Evaluation

The on-demand video decoder was used for training a StreamPETR model on the NuScenes mini dataset and compared to the performance to both the original StreamPETR implementation (with image-based training), and in one case to OpenCV-based video training. The results are shown below.

Setup

Experiment Setup

For the video training, the demuxer-free approach is used (see DataLoader Demuxer-Free Example for details on this approach). Here, the GOP packets are extracted and stored prior to the training.

In the video training, the frames are decoded in the training process, and consequently, pre-processing is performed in the training process on the GPU. Note that this is not a viable optimization for the image-based training, as it adds significant overhead when passing the full-resolution images to the training process.

The training is performed for the NuScenes mini dataset, with the following configuration:

Video

GOP size of 30

No B-frames

Including both samples and sweeps (resulting in ~12 frames per second)

1600x900 resolution (same as images)

Batch size of 16 per GPU

Note

We are planning to add a demo for the On-Demand Video Decoder package in the future, including the implementation of the experiments performed in this evaluation.

Hardware Setup A

System Configuration
GPU	CPU
8x NVIDIA RTX 6000D	2x AMD EPYC 7742 64-core Processors

Hardware Setup B

System Configuration
GPU	CPU
8x NVIDIA H20	2x Intel Xeon Platinum 8468V 48-core Processors

Results & Discussion

Results

Results for both hardware systems are shown in the following tables.
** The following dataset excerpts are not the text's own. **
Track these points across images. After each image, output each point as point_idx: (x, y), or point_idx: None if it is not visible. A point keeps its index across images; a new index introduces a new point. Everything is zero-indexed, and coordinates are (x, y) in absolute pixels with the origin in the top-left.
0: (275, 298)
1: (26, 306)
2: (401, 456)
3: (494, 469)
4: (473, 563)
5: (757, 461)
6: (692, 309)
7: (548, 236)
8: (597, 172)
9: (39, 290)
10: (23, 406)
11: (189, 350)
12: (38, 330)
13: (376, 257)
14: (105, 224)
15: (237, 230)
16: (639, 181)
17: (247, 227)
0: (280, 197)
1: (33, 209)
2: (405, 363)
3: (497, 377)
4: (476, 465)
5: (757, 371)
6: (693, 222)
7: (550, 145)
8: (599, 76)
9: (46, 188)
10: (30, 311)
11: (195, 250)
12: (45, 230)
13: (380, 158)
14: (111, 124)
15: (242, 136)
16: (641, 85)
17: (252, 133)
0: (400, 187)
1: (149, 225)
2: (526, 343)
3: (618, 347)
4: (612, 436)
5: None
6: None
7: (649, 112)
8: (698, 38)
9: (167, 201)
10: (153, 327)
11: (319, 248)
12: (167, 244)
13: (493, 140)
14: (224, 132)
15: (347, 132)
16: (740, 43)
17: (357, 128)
Runtime Comparison for Hardware Setup A
Configuration	Image [ms]	Video: OpenCV [ms]	Video: Ours [ms]	Speedup (vs. Image)
1 GPU	725	1674	751	× 0.97
8 GPU	1025	2663	908	× 1.13

Runtime Comparison for Hardware Setup B
Configuration	Image [ms]	Video [ms]	Speedup
1 GPU	878	862	× 1.02
8 GPU	1310	1070	× 1.22

Discussion

On both systems, the performance of the video-based training is comparable to the image-based training for the 1 GPU configuration. The video training outperforms the image training for the 8 GPU configuration, with the speedup depending on the system. However, please note that the main goal is to reduce the storage requirements while maintaining good performance.